* Assignment
The expected answer is every line of the material, reproduced exactly.

--------------------

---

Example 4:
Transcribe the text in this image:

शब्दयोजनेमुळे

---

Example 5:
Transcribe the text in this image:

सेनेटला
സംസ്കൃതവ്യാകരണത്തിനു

--------------------

* Solution to this task
---

Example 4:
Transcribe the text in this image:

शब्दयोजनेमुळे

---

Example 5:
Transcribe the text in this image:

सेनेटला
സംസ്കൃതവ്യാകരണത്തിനു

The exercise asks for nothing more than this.